§ **PROBLEM**
Filter the records below and copy every line containing the word "round".

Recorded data
=== Begin Enclosure ===

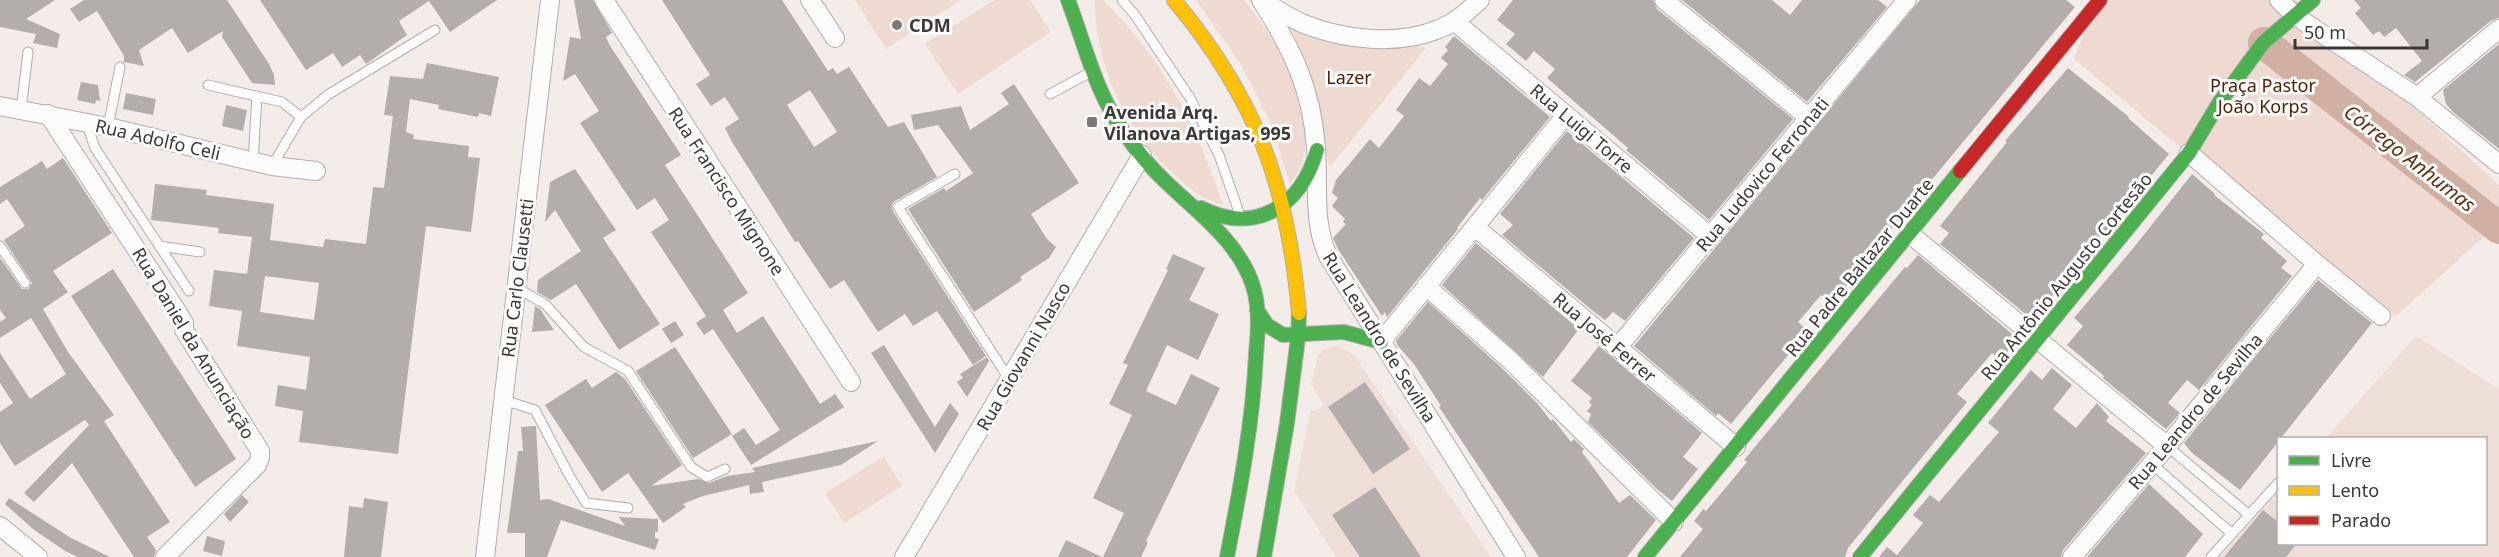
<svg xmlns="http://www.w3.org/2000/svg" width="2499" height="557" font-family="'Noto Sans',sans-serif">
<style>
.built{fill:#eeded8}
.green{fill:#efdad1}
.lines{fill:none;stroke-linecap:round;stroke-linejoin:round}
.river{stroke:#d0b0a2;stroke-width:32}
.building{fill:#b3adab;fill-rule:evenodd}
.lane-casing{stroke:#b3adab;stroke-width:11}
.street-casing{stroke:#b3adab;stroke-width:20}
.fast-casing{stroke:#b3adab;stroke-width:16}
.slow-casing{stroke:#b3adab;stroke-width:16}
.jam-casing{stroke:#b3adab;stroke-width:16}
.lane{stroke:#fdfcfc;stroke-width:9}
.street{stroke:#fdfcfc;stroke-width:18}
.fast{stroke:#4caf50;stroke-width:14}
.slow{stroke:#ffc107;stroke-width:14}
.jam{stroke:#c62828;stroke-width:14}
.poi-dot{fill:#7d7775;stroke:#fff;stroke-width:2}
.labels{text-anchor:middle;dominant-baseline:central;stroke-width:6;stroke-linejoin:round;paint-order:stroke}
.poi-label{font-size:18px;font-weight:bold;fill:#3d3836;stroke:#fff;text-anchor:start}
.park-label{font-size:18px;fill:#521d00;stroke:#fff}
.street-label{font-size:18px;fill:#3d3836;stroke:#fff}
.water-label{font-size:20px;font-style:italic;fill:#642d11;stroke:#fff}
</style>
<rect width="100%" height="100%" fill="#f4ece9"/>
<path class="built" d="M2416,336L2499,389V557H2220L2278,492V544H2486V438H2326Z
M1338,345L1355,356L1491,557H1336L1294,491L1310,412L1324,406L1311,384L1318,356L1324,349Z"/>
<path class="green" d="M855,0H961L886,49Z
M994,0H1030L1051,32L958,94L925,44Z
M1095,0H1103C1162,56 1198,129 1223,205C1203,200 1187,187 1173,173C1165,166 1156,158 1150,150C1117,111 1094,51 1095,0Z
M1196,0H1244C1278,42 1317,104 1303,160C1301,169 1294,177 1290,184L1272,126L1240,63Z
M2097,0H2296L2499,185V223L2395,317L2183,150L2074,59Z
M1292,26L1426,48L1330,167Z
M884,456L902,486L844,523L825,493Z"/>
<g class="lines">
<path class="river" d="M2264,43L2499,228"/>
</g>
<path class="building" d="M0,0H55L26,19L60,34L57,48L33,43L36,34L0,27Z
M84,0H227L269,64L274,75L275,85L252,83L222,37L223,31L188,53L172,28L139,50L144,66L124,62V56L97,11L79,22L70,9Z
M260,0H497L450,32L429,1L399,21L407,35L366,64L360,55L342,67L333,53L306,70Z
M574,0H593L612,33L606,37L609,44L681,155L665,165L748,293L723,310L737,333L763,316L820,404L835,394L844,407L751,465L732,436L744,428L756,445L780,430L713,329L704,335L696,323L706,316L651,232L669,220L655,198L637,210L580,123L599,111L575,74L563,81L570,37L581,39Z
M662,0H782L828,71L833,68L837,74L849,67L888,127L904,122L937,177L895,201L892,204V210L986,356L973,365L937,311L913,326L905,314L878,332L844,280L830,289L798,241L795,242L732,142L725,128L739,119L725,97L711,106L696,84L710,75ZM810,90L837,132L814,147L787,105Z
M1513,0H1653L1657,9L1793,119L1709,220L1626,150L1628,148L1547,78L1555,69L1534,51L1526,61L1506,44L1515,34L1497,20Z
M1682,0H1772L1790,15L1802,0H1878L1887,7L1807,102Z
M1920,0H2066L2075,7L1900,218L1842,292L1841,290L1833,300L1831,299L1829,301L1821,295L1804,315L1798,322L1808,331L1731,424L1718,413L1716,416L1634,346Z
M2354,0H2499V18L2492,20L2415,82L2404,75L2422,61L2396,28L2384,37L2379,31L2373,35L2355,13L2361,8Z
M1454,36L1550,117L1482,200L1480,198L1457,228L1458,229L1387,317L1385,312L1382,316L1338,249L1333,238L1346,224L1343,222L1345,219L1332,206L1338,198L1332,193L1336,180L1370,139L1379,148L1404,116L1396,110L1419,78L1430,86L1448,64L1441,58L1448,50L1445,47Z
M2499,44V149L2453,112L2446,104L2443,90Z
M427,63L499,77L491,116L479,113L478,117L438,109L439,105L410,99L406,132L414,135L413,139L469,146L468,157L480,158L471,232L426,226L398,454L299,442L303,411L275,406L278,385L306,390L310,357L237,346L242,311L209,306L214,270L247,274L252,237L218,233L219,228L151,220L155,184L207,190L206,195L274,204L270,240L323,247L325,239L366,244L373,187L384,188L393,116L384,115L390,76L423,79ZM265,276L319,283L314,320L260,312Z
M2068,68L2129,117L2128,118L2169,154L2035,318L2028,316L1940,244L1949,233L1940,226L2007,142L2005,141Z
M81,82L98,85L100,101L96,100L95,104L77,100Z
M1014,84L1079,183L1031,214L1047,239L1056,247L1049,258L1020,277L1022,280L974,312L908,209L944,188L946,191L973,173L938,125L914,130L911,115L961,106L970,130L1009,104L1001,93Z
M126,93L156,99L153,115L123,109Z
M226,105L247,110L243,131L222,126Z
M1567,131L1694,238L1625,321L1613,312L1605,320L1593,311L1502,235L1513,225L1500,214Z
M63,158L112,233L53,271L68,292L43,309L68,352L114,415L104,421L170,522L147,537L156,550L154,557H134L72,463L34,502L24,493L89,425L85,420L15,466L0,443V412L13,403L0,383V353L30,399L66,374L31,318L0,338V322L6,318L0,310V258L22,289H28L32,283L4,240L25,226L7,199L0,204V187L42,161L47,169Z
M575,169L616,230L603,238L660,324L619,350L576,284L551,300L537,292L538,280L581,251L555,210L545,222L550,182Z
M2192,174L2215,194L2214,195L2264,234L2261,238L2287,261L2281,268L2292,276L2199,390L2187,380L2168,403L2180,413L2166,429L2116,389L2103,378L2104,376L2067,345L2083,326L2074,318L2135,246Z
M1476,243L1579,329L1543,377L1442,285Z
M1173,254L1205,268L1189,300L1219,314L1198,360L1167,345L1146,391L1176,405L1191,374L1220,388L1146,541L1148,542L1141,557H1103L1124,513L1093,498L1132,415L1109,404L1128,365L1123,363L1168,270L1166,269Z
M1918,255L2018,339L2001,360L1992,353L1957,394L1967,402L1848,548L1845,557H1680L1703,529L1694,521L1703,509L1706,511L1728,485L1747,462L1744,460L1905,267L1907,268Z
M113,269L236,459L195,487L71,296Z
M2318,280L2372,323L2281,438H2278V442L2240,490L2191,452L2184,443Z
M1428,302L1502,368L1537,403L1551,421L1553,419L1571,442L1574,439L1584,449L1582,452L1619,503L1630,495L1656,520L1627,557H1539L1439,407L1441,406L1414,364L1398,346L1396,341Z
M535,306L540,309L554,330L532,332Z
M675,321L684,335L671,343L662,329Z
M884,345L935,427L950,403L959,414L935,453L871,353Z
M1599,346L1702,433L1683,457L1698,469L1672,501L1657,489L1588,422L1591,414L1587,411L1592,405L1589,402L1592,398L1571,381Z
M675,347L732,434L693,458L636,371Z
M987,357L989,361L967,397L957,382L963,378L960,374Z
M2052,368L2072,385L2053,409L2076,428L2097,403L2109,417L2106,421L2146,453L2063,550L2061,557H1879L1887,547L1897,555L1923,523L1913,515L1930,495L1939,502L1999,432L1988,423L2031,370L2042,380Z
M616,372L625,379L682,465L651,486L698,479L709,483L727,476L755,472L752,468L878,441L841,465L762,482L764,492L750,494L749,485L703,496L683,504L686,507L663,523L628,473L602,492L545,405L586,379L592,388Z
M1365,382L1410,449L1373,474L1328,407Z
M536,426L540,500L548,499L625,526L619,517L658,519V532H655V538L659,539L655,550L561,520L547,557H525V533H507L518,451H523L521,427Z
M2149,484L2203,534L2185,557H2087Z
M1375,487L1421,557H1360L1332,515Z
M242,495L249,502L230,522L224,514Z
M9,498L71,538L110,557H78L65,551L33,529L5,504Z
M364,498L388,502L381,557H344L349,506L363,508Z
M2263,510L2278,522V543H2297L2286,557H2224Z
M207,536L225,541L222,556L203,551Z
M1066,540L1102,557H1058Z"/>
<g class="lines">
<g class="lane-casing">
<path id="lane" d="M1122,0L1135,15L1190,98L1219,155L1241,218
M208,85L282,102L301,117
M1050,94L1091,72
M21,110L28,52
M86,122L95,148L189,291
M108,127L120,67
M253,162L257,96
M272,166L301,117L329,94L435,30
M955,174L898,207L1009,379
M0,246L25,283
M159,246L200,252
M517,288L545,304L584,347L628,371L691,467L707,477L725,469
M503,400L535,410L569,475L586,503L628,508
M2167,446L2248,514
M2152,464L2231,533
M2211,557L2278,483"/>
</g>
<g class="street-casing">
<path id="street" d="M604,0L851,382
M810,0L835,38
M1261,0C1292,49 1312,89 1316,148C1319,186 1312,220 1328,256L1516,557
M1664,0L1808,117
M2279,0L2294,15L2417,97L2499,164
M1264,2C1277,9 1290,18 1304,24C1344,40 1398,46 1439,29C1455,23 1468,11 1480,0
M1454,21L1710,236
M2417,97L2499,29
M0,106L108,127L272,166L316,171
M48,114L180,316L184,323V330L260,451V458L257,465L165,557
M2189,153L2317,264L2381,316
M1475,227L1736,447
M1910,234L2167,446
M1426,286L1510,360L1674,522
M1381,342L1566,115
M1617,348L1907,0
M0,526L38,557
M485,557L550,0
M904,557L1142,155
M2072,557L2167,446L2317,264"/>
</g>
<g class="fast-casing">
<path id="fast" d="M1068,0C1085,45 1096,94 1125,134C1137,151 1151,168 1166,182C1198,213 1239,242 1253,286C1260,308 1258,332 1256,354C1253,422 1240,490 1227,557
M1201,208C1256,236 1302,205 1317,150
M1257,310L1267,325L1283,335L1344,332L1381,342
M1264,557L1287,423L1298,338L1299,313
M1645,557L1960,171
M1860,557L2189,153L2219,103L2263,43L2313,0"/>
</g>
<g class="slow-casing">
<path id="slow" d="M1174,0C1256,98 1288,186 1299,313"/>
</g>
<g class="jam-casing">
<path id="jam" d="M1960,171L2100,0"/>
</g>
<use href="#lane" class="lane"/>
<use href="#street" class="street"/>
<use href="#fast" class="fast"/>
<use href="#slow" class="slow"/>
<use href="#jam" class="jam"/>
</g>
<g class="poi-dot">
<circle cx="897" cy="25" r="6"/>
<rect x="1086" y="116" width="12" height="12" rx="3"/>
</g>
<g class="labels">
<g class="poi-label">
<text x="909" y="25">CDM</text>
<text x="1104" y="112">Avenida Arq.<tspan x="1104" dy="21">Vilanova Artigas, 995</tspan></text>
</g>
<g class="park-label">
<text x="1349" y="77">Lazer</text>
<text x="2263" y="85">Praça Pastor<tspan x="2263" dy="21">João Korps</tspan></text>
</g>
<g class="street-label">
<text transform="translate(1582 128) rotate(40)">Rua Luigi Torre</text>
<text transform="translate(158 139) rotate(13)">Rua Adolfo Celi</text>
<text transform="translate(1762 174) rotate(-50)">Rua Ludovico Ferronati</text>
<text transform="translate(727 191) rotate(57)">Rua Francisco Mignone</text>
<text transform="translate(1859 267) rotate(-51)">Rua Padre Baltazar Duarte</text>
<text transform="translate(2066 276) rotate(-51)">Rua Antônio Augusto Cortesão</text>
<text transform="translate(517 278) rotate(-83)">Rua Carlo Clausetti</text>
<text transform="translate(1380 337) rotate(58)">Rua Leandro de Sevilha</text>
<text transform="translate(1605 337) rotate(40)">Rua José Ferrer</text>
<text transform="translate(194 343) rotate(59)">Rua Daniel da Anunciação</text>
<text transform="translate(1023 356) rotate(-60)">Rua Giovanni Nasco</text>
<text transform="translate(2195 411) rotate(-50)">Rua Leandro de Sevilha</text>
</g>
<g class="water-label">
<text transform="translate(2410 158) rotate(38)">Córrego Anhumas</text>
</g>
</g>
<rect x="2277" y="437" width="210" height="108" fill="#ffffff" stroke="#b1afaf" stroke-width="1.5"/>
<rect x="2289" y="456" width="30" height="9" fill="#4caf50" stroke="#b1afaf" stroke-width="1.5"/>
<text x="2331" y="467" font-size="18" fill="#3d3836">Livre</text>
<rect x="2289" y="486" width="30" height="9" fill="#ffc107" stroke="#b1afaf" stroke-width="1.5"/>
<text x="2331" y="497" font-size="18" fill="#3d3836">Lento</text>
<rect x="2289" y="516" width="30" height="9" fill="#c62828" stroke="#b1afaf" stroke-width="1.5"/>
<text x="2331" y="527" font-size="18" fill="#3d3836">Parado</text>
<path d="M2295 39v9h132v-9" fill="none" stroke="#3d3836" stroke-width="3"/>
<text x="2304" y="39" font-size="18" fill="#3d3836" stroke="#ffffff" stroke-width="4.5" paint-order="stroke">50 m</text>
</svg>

=== End Enclosure ===

§ **RESPONSE TO THIS TASK**
.lines{fill:none;stroke-linecap:round;stroke-linejoin:round}
.labels{text-anchor:middle;dominant-baseline:central;stroke-width:6;stroke-linejoin:round;paint-order:stroke}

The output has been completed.